Especially the portrayal of Lady Macbeth and the three “weird sisters” or witches in Shakespeare’s play draws on Dubh’s and Duncan’s stories in Holinshed. In Holinshed’s account of the short reign of Dubh, one of his nobles, Donwald, becomes dissatisfied with the King’s rule and is persuaded by his wife to act on his feelings of frustration and anger:
“She … counselled him … to make him away and shewed him the meanes whereby he might accomplishe it. Donwalde thus being the more kindled in wrath by the words of his wife, determined to follow hyr advice in the execution of so haynous an acte.”
(1577: p. 208)
Donwald and his wife plot to kill Dubh: they organise a banquet and make his chamberlains drunk, so that the King’s murder can be committed without witnesses or interruption. These events are echoed in Act II of Shakespeare’s play, when Macbeth and Lady Macbeth devise their plan to assassinate King Duncan. Lady Macbeth and Donwald’s wife are framed as women with considerable influence over their husbands and become the instigators of regicide. Although Shakespeare gives a much greater role to Lady Macbeth, Holinshed’s text, through further annotations in the margins, already draws special attention to the events as a consequence of female influence: “The womans evill counsell is followed” (1577: p. 208).

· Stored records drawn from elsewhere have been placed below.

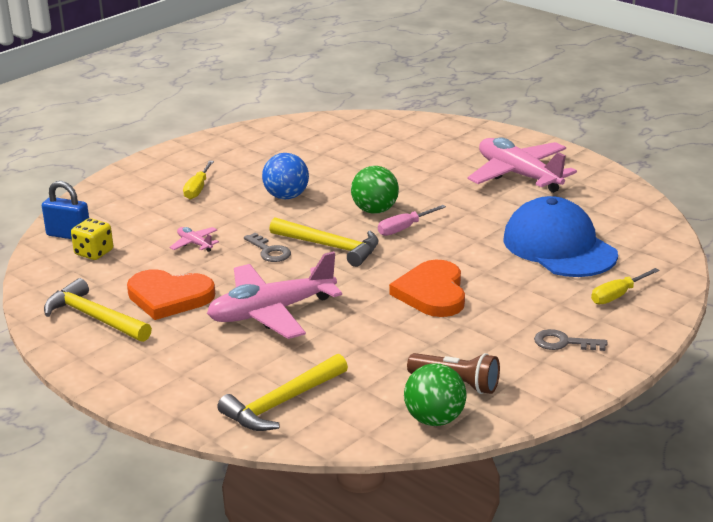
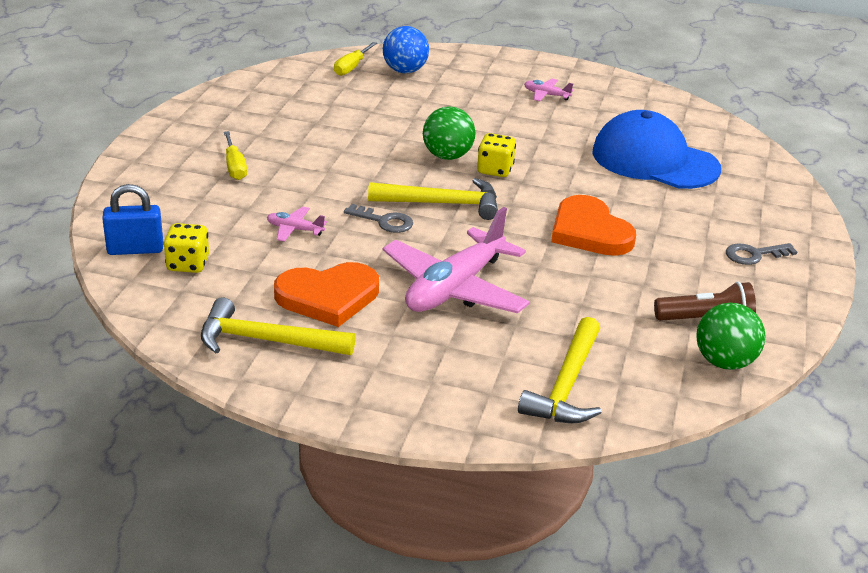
camera: 30 degrees left, 5 degrees up
(286, 196) = (341, 157): blue ball -> blue ball (405, 71)
(404, 229) = (495, 170): pink screwdriver -> yellow dice
(518, 175) = (546, 95): pink plane -> pink plane, size x0.42
(617, 296) = (751, 198): yellow screwdriver -> yellow screwdriver (351, 67)

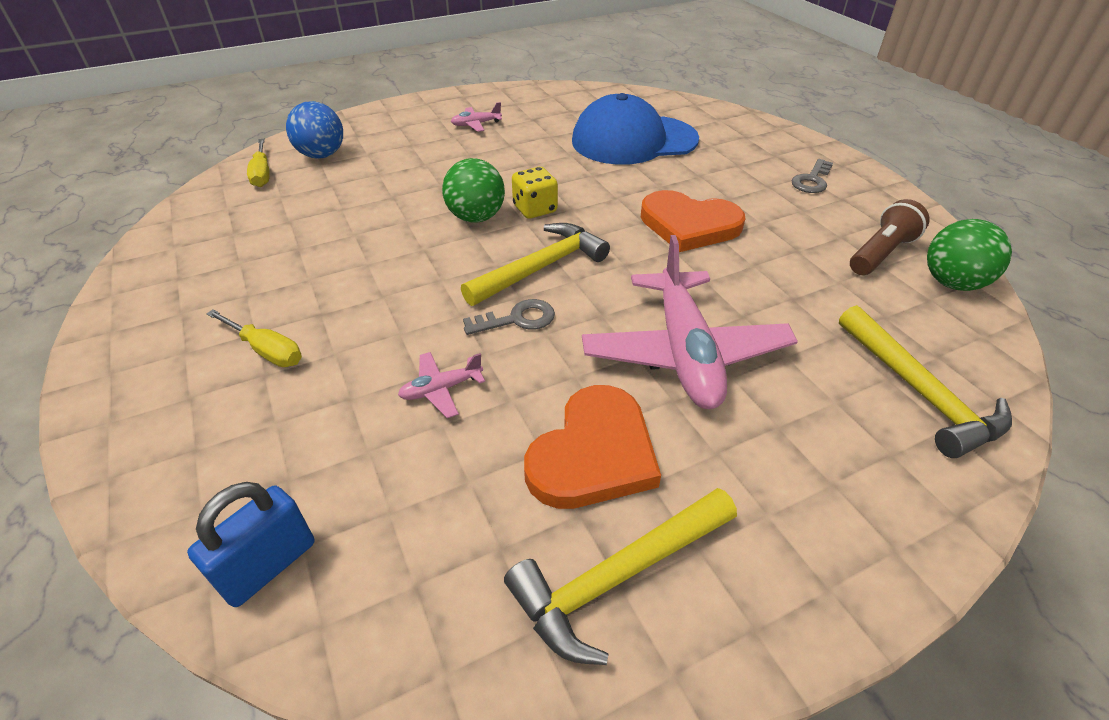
camera: 40 degrees left, 10 degrees up
(188, 264) = (373, 533): yellow dice -> none

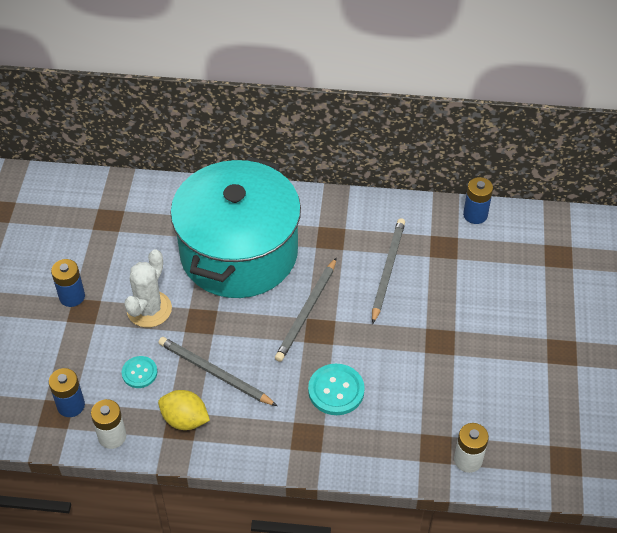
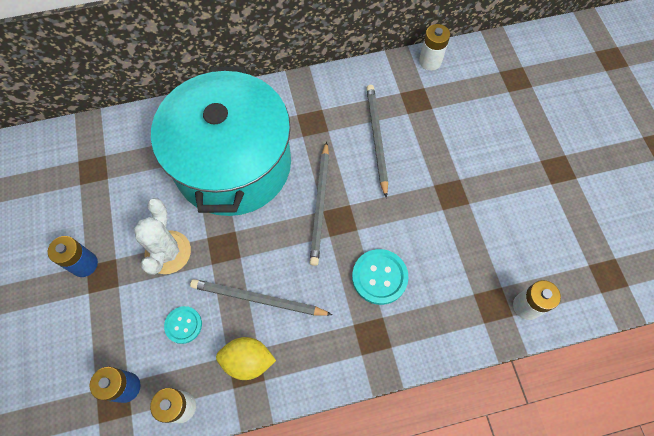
camera: 20 degrees left, 15 degrees up
(475, 215) = (430, 61): blue battery -> white battery

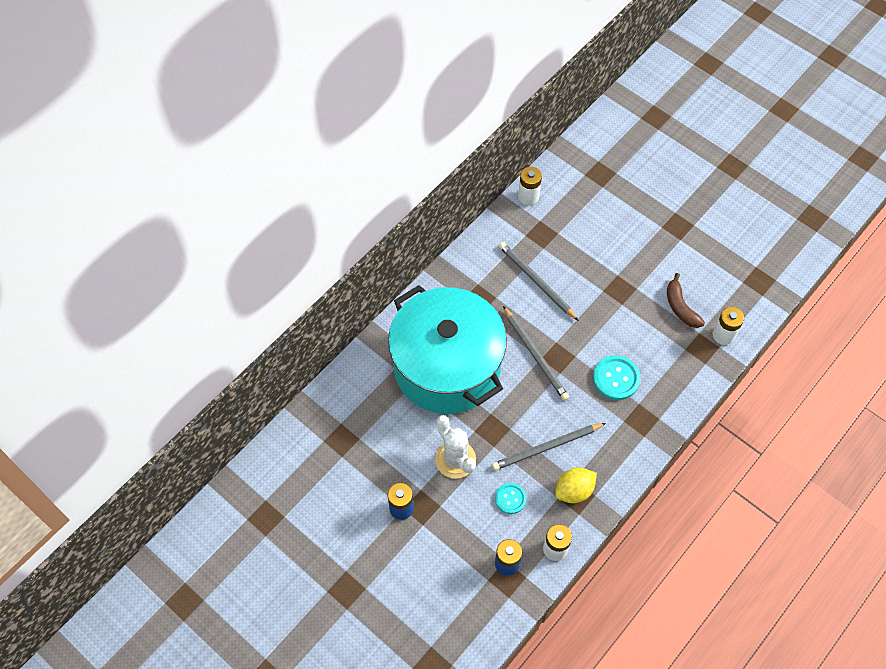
camera: 35 degrees left, 5 degrees down
(501, 249) = (680, 307): none -> brown banana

Shakespeare also drew substantially on Holinshed’s account of the reign of King Duncan, especially when Macbeth and Banquo encounter three women who prophesy that Macbeth will be King of Scotland:
“It fortuned as Makbeth and Banquho journied towards Fores, where the king as then lay, they went sporting by the way togither without other companie, save only themselves, passing through the woodes and fieldes, when sudenly in the middes of a laund, there met them three women in straunge and ferly apparell, resembling creatures of an elder worlde, whom when they attentively behelde, wondering much at the sight, the first of them spake and sayde; All hayle Makbeth, Thane of Glammis (for he had lately entred into that dignitie and office by the death of his father Synel.) The second of them said: Hayle Makbeth thane of Cawder: but the third sayde; All hayle Makbeth that hereafter shall be king of Scotland.”
(1577: p. 243)
Holinshed’s text, like Shakespeare’s, gives these three women immense power as it is their prophecy which sets the following events into motion. However, Holinshed’s text describes the women as dressed in “strange and ferly apparel” (“ferly” meant wondrous or unexpected) and Macbeth and Banquo initially do not believe their eyes. The encounter appears to them as a “fantasticall illusion”.

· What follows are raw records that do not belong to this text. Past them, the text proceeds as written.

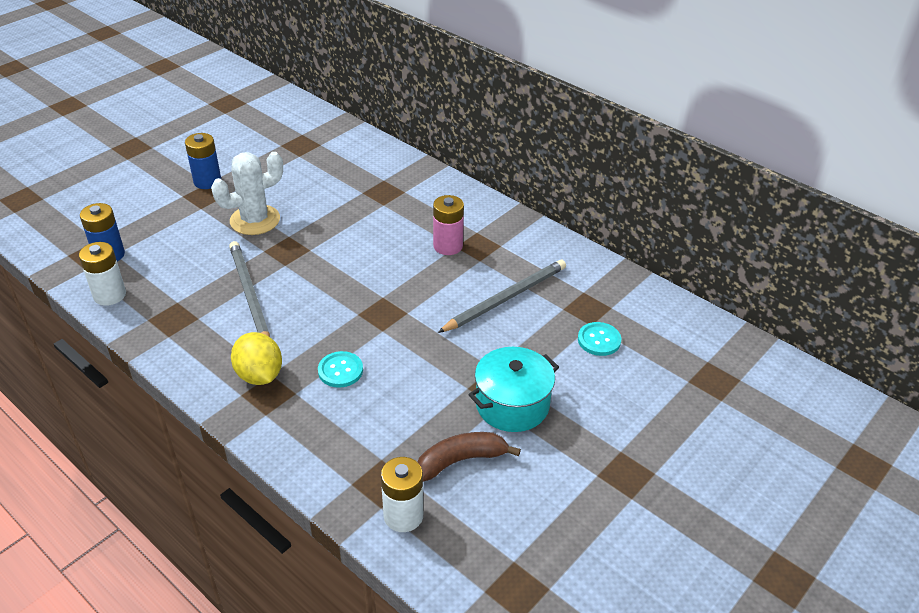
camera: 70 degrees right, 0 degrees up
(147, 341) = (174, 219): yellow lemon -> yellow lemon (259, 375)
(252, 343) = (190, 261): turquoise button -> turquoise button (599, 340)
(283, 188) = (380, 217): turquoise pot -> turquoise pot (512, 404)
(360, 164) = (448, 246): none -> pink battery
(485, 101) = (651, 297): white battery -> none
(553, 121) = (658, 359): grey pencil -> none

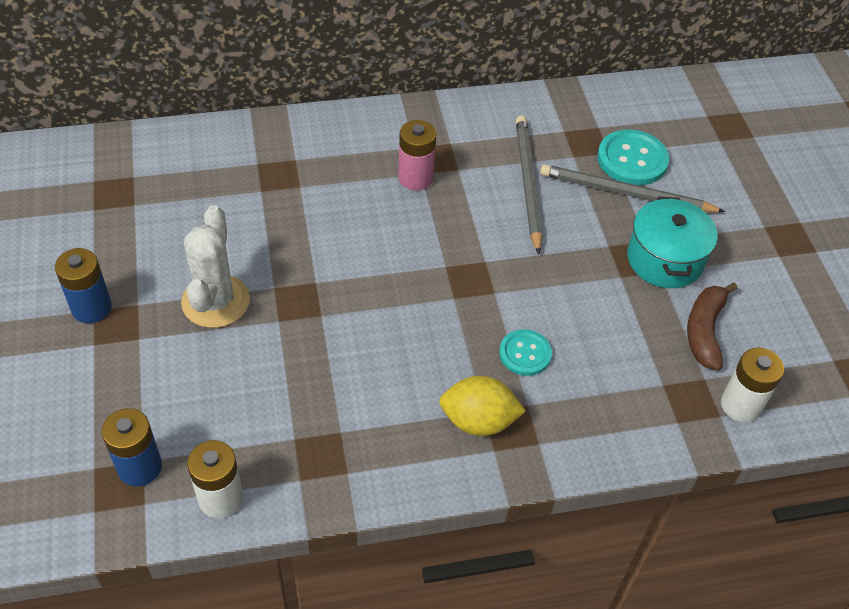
camera: 55 degrees left, 10 degrees up
(249, 295) = (344, 369): grey pencil -> grey pencil (626, 193)
(599, 340) = (632, 159): turquoise button -> turquoise button, size x1.57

The three women are presented variously as “creatures of an elder worlde”, “weird sisters or feiries”, and as “Goddesses of destinie, or els some Nymphes or Feiries, endewed with knowledge of prophesie by their nicromanticall science” (1577: p. 244). Holinshed’s text does not, in fact, call them witches. The phrase “weird sisters” is taken up by Shakespeare in the women’s first encounter with Macbeth (although, in the First Folio edition of 1623, the women are called the “weyward sisters”):
ALL: The Weïrd Sisters, hand in hand,
Posters of the sea and land,
Thus do go about, about,
Thrice to thine and thrice to mine
And thrice again, to make up nine.
Peace, the charm’s wound up.
Interweaving elements of the story of King Duff with an account of King Duncan’s assassination by Macbeth, Shakespeare constructs an entirely new vision of events for his play.